ACTIVITIES:
**a)** Rewrite everything from "Racing At Le" down to "work that way." in the Aston Martin text, switching "sports cars" to "roadsters".
**b)** Pick up the Aston Martin text after its final sentence and continue it.

EXERCISE TEXT:

_ _ _

Good Engineering, Shaky Economics
The story of Aston Martin is that of a company that had always been good at engineering, but shaky on economics. They'd never gone in for limousines or family cars or even cheap middle-class sports cars. Instead, they stuck to the original
Bentley ideal of a fast, powerful, comfortable, beautifully-made touring car. They were obsessed with excellence and any obsession is a weakness. We all know that Aston Martin were obsessed with excellence at high speed. They competed at Le Mans in five decades, in more years than any other British make. They won once, at the tail end of the true sports car era.
Racing At Le Mans
Jaguar ran a works team for a few years to publicise quality sports cars and sedans.
MG ran a team from time to time to publicise their light sports cars. Bentley and Aston Martin appeared to race at Le Mans for other reasons. Partly for publicity, but also partly because, when you made fine fast cars, this was what you did with them, a kind of reflex action. Aston Martin can be compared with
Morgan too. Both companies became fixed in the mental attitudes of the 1920s. Morgan made few technical advances. They came late to the idea of the pure and simple light sports car, took it over and never changed it. They held the ground everybody else moved on from. Like the French kings, they learned nothing and forgot nothing. They made it work that way.

_ _ _

Saved data entries
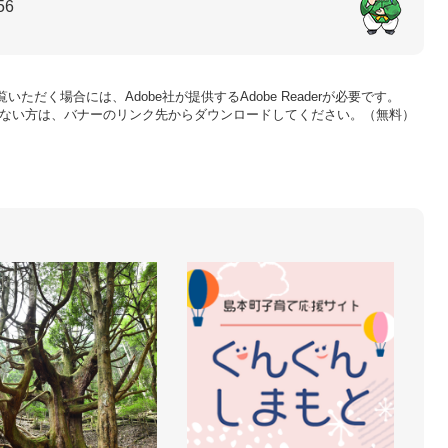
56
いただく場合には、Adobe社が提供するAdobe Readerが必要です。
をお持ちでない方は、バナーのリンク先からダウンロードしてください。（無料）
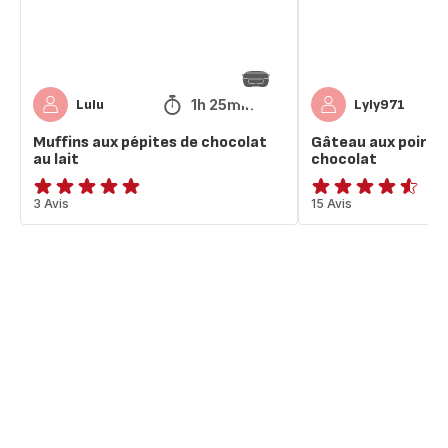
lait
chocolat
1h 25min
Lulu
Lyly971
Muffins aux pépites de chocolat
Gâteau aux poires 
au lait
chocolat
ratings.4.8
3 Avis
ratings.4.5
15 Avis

_ _ _

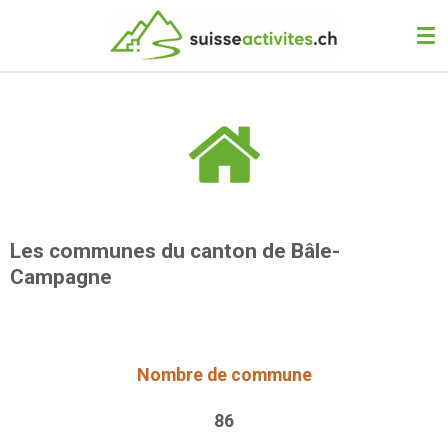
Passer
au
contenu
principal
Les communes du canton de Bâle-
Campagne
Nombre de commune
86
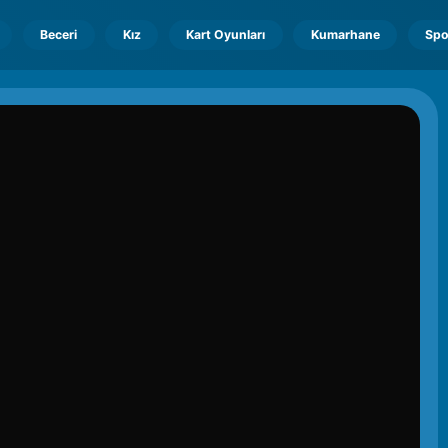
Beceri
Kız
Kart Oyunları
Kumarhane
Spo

_ _ _

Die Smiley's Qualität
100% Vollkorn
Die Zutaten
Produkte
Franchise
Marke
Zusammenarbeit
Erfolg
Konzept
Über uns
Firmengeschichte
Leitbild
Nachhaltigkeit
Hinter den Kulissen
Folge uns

_ _ _

YOUR RESPONSES:
**a)**
Racing At Le Mans
Jaguar ran a works team for a few years to publicise quality roadsters and sedans.
MG ran a team from time to time to publicise their light roadsters. Bentley and Aston Martin appeared to race at Le Mans for other reasons. Partly for publicity, but also partly because, when you made fine fast cars, this was what you did with them, a kind of reflex action. Aston Martin can be compared with
Morgan too. Both companies became fixed in the mental attitudes of the 1920s. Morgan made few technical advances. They came late to the idea of the pure and simple light sports car, took it over and never changed it. They held the ground everybody else moved on from. Like the French kings, they learned nothing and forgot nothing. They made it work that way.

**b)**
Morgan stuck in the past, technically, and Aston Martin stuck there philosophically. They used sophisticated engines and mechanicals and modern body styles but only to produce slight variations on their chosen theme. They built whatever fast cars the age demanded. They built cars to standards like Rolls-Royce, putting quality first and then setting a price to cover it. Generally the price just failed to cover it. They started at the same time as Bentley and met the same trouble. Both companies were short of capital, building cars with a high unit cost, aiming at a market too small to expand in very far. Aston Martin were luckier than Bentley. Bentley passed their first crisis by enlisting the Barnato millions and driving skill, but when Barnato withdrew it was the end of the line for the true sports racers.
Crisis what Crisis
But the Aston Martin company ran on through crisis after crisis, bloody but unbowed, dodging doom like the hero of a Saturday matinee serial. It's the one car company whose business history makes more fascinating reading than its technical and racing story. The first crisis was World War 1. In 1913 Robert Bamford and Lionel Martin formed a small company to convert the current 10 hp Singer to a car for hill climbs and speed trials. The Singers were a success and Lionel Martin decided to build a car of his own from scratch. Martin's ideal, even then, was a fast tourer which could also be run in competitions. Parts would be specially made and assembled in the Bamford and Martin Ltd works at South Kensington.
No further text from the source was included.